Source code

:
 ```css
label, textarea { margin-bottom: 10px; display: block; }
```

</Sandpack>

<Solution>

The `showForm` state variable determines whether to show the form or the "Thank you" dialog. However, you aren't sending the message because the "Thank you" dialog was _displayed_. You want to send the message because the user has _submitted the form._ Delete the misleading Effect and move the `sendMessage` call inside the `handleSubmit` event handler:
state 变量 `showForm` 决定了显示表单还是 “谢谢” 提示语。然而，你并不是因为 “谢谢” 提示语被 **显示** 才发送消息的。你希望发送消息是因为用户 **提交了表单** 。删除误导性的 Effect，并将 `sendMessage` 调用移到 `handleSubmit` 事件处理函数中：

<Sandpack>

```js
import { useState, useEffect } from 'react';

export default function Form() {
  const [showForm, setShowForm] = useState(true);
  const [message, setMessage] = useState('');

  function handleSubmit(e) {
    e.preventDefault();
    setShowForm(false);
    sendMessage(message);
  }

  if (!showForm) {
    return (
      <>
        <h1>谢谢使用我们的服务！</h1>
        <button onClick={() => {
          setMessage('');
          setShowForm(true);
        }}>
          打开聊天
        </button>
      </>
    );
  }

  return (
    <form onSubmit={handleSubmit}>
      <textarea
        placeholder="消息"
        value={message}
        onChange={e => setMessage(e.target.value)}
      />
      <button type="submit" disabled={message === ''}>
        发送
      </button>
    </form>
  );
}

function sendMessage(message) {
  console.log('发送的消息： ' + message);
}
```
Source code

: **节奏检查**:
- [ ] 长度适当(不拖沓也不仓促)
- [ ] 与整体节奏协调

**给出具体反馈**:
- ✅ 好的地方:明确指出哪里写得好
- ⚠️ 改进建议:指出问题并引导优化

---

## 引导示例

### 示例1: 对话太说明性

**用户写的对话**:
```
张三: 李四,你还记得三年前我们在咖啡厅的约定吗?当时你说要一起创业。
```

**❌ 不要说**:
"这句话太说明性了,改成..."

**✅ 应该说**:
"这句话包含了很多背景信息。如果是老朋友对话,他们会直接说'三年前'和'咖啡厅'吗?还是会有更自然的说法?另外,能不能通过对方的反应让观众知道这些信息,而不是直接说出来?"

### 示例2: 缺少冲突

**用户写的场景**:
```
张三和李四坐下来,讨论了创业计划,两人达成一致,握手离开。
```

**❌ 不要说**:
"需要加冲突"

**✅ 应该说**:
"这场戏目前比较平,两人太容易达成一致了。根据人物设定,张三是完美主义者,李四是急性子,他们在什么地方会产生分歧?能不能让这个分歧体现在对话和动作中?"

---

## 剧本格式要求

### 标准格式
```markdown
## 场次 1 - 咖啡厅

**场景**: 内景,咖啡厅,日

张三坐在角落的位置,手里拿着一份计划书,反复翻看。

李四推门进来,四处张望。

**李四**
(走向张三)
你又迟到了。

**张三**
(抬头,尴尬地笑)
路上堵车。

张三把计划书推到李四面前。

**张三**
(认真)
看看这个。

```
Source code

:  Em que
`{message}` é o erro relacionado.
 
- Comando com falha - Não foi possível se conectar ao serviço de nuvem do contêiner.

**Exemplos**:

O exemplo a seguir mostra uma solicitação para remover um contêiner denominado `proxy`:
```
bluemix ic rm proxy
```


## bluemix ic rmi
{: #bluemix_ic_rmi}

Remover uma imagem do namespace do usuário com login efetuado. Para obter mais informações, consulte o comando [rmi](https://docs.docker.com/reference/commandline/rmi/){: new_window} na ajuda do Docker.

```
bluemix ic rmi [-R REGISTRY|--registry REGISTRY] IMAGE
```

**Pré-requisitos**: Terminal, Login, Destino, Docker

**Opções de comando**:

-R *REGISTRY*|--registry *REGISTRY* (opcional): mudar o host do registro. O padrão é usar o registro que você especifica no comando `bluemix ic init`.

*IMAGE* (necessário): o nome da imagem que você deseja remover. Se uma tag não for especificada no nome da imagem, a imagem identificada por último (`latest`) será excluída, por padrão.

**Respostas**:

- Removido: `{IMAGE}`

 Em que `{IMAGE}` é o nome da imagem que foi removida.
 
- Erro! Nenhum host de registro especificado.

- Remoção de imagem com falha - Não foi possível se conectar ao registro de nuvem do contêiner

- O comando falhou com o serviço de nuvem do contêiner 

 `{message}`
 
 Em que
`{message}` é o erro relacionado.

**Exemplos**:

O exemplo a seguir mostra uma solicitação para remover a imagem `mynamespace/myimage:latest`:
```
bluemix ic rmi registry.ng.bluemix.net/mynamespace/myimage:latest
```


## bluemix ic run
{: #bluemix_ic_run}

**WORK INSTRUCTIONS**
Looking at the records above, say how many lines hold the string "myimage". Write nothing but the number.

**ANSWER AREA**
2